THE PROBLEM: Give the records again exactly, but drop the pictures.

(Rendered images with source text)
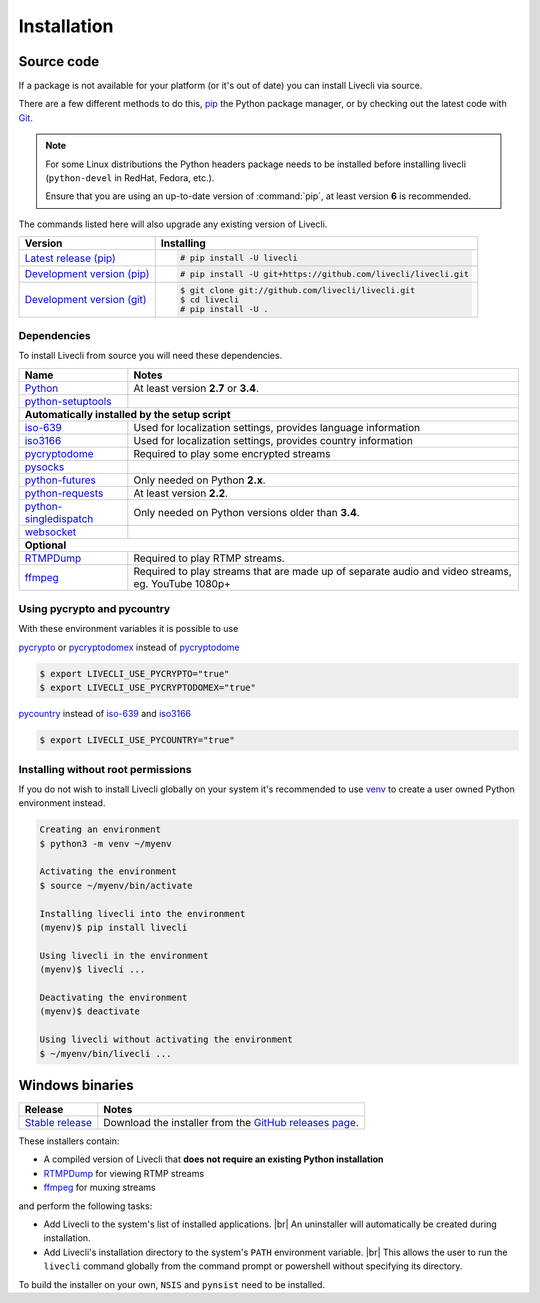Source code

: .. _install:

.. |br| raw:: html

  <br />

Installation
============

Source code
-----------

If a package is not available for your platform (or it's out of date) you
can install Livecli via source.

There are a few different methods to do this,
`pip <https://pip.readthedocs.io/en/latest/installing/>`_ the Python package
manager, or by checking out the latest code with
`Git <https://git-scm.com/downloads>`_.

.. note::

    For some Linux distributions the Python headers package needs to be installed before installing livecli
    (``python-devel`` in RedHat, Fedora, etc.).

    Ensure that you are using an up-to-date version of :command:`pip`, at least version **6** is recommended.


The commands listed here will also upgrade any existing version of Livecli.

==================================== ===========================================
Version                              Installing
==================================== ===========================================
`Latest release (pip)`_              .. code-block:: console

                                        # pip install -U livecli
`Development version (pip)`_         .. code-block:: console

                                        # pip install -U git+https://github.com/livecli/livecli.git

`Development version (git)`_         .. code-block:: console

                                        $ git clone git://github.com/livecli/livecli.git
                                        $ cd livecli
                                        # pip install -U .
==================================== ===========================================

.. _Latest release (pip): https://pypi.python.org/pypi/livecli
.. _Development version (pip): https://github.com/livecli/livecli
.. _Development version (git): https://github.com/livecli/livecli

Dependencies
^^^^^^^^^^^^

To install Livecli from source you will need these dependencies.

==================================== ===========================================
Name                                 Notes
==================================== ===========================================
`Python`_                            At least version **2.7** or **3.4**.
`python-setuptools`_

**Automatically installed by the setup script**
--------------------------------------------------------------------------------
`iso-639`_                           Used for localization settings, provides language information
`iso3166`_                           Used for localization settings, provides country information
`pycryptodome`_                      Required to play some encrypted streams
`pysocks`_
`python-futures`_                    Only needed on Python **2.x**.
`python-requests`_                   At least version **2.2**.
`python-singledispatch`_             Only needed on Python versions older than **3.4**.
`websocket`_

**Optional**
--------------------------------------------------------------------------------
`RTMPDump`_                          Required to play RTMP streams.
`ffmpeg`_                            Required to play streams that are made up of separate
                                     audio and video streams, eg. YouTube 1080p+
==================================== ===========================================

Using pycrypto and pycountry
^^^^^^^^^^^^^^^^^^^^^^^^^^^^

With these environment variables it is possible to use

`pycrypto`_ or `pycryptodomex`_ instead of `pycryptodome`_

.. code-block:: console

    $ export LIVECLI_USE_PYCRYPTO="true"
    $ export LIVECLI_USE_PYCRYPTODOMEX="true"

`pycountry`_ instead of `iso-639`_ and `iso3166`_

.. code-block:: console

    $ export LIVECLI_USE_PYCOUNTRY="true"

.. _Python: http://python.org/
.. _python-setuptools: http://pypi.python.org/pypi/setuptools
.. _python-futures: http://pypi.python.org/pypi/futures
.. _python-requests: http://python-requests.org/
.. _python-singledispatch: http://pypi.python.org/pypi/singledispatch
.. _RTMPDump: http://rtmpdump.mplayerhq.hu/
.. _pycountry: https://pypi.python.org/pypi/pycountry
.. _pycrypto: https://www.dlitz.net/software/pycrypto/
.. _pycryptodome: https://pycryptodome.readthedocs.io/en/latest/
.. _pycryptodomex: https://pycryptodome.readthedocs.io/en/latest/src/introduction.html?highlight=pycryptodomex
.. _pysocks: https://pypi.python.org/pypi/PySocks
.. _websocket: https://pypi.python.org/pypi/websocket-client
.. _ffmpeg: https://www.ffmpeg.org/
.. _iso-639: https://pypi.python.org/pypi/iso-639
.. _iso3166: https://pypi.python.org/pypi/iso3166


Installing without root permissions
^^^^^^^^^^^^^^^^^^^^^^^^^^^^^^^^^^^

If you do not wish to install Livecli globally on your system it's
recommended to use `venv`_ to create a user owned Python environment
instead.

.. code-block:: console

    Creating an environment
    $ python3 -m venv ~/myenv

    Activating the environment
    $ source ~/myenv/bin/activate

    Installing livecli into the environment
    (myenv)$ pip install livecli

    Using livecli in the environment
    (myenv)$ livecli ...

    Deactivating the environment
    (myenv)$ deactivate

    Using livecli without activating the environment
    $ ~/myenv/bin/livecli ...


.. _venv: https://docs.python.org/3/library/venv.html


Windows binaries
----------------

==================================== ====================================
Release                              Notes
==================================== ====================================
`Stable release`_                    Download the installer from the `GitHub releases page`_.
==================================== ====================================

.. _Stable release:
.. _GitHub releases page: https://github.com/livecli/livecli/releases/latest

These installers contain:

- A compiled version of Livecli that **does not require an existing Python
  installation**
- `RTMPDump`_ for viewing RTMP streams
- `ffmpeg`_ for muxing streams

and perform the following tasks:

- Add Livecli to the system's list of installed applications. |br|
  An uninstaller will automatically be created during installation.
- Add Livecli's installation directory to the system's ``PATH`` environment variable. |br|
  This allows the user to run the ``livecli`` command globally
  from the command prompt or powershell without specifying its directory.

To build the installer on your own, ``NSIS`` and ``pynsist`` need to be installed.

EXPECTED ANSWER:
Source code

: .. _install:

.. |br| raw:: html

  <br />

Installation
============

Source code
-----------

If a package is not available for your platform (or it's out of date) you
can install Livecli via source.

There are a few different methods to do this,
`pip <https://pip.readthedocs.io/en/latest/installing/>`_ the Python package
manager, or by checking out the latest code with
`Git <https://git-scm.com/downloads>`_.

.. note::

    For some Linux distributions the Python headers package needs to be installed before installing livecli
    (``python-devel`` in RedHat, Fedora, etc.).

    Ensure that you are using an up-to-date version of :command:`pip`, at least version **6** is recommended.


The commands listed here will also upgrade any existing version of Livecli.

==================================== ===========================================
Version                              Installing
==================================== ===========================================
`Latest release (pip)`_              .. code-block:: console

                                        # pip install -U livecli
`Development version (pip)`_         .. code-block:: console

                                        # pip install -U git+https://github.com/livecli/livecli.git

`Development version (git)`_         .. code-block:: console

                                        $ git clone git://github.com/livecli/livecli.git
                                        $ cd livecli
                                        # pip install -U .
==================================== ===========================================

.. _Latest release (pip): https://pypi.python.org/pypi/livecli
.. _Development version (pip): https://github.com/livecli/livecli
.. _Development version (git): https://github.com/livecli/livecli

Dependencies
^^^^^^^^^^^^

To install Livecli from source you will need these dependencies.

==================================== ===========================================
Name                                 Notes
==================================== ===========================================
`Python`_                            At least version **2.7** or **3.4**.
`python-setuptools`_

**Automatically installed by the setup script**
--------------------------------------------------------------------------------
`iso-639`_                           Used for localization settings, provides language information
`iso3166`_                           Used for localization settings, provides country information
`pycryptodome`_                      Required to play some encrypted streams
`pysocks`_
`python-futures`_                    Only needed on Python **2.x**.
`python-requests`_                   At least version **2.2**.
`python-singledispatch`_             Only needed on Python versions older than **3.4**.
`websocket`_

**Optional**
--------------------------------------------------------------------------------
`RTMPDump`_                          Required to play RTMP streams.
`ffmpeg`_                            Required to play streams that are made up of separate
                                     audio and video streams, eg. YouTube 1080p+
==================================== ===========================================

Using pycrypto and pycountry
^^^^^^^^^^^^^^^^^^^^^^^^^^^^

With these environment variables it is possible to use

`pycrypto`_ or `pycryptodomex`_ instead of `pycryptodome`_

.. code-block:: console

    $ export LIVECLI_USE_PYCRYPTO="true"
    $ export LIVECLI_USE_PYCRYPTODOMEX="true"

`pycountry`_ instead of `iso-639`_ and `iso3166`_

.. code-block:: console

    $ export LIVECLI_USE_PYCOUNTRY="true"

.. _Python: http://python.org/
.. _python-setuptools: http://pypi.python.org/pypi/setuptools
.. _python-futures: http://pypi.python.org/pypi/futures
.. _python-requests: http://python-requests.org/
.. _python-singledispatch: http://pypi.python.org/pypi/singledispatch
.. _RTMPDump: http://rtmpdump.mplayerhq.hu/
.. _pycountry: https://pypi.python.org/pypi/pycountry
.. _pycrypto: https://www.dlitz.net/software/pycrypto/
.. _pycryptodome: https://pycryptodome.readthedocs.io/en/latest/
.. _pycryptodomex: https://pycryptodome.readthedocs.io/en/latest/src/introduction.html?highlight=pycryptodomex
.. _pysocks: https://pypi.python.org/pypi/PySocks
.. _websocket: https://pypi.python.org/pypi/websocket-client
.. _ffmpeg: https://www.ffmpeg.org/
.. _iso-639: https://pypi.python.org/pypi/iso-639
.. _iso3166: https://pypi.python.org/pypi/iso3166


Installing without root permissions
^^^^^^^^^^^^^^^^^^^^^^^^^^^^^^^^^^^

If you do not wish to install Livecli globally on your system it's
recommended to use `venv`_ to create a user owned Python environment
instead.

.. code-block:: console

    Creating an environment
    $ python3 -m venv ~/myenv

    Activating the environment
    $ source ~/myenv/bin/activate

    Installing livecli into the environment
    (myenv)$ pip install livecli

    Using livecli in the environment
    (myenv)$ livecli ...

    Deactivating the environment
    (myenv)$ deactivate

    Using livecli without activating the environment
    $ ~/myenv/bin/livecli ...


.. _venv: https://docs.python.org/3/library/venv.html


Windows binaries
----------------

==================================== ====================================
Release                              Notes
==================================== ====================================
`Stable release`_                    Download the installer from the `GitHub releases page`_.
==================================== ====================================

.. _Stable release:
.. _GitHub releases page: https://github.com/livecli/livecli/releases/latest

These installers contain:

- A compiled version of Livecli that **does not require an existing Python
  installation**
- `RTMPDump`_ for viewing RTMP streams
- `ffmpeg`_ for muxing streams

and perform the following tasks:

- Add Livecli to the system's list of installed applications. |br|
  An uninstaller will automatically be created during installation.
- Add Livecli's installation directory to the system's ``PATH`` environment variable. |br|
  This allows the user to run the ``livecli`` command globally
  from the command prompt or powershell without specifying its directory.

To build the installer on your own, ``NSIS`` and ``pynsist`` need to be installed.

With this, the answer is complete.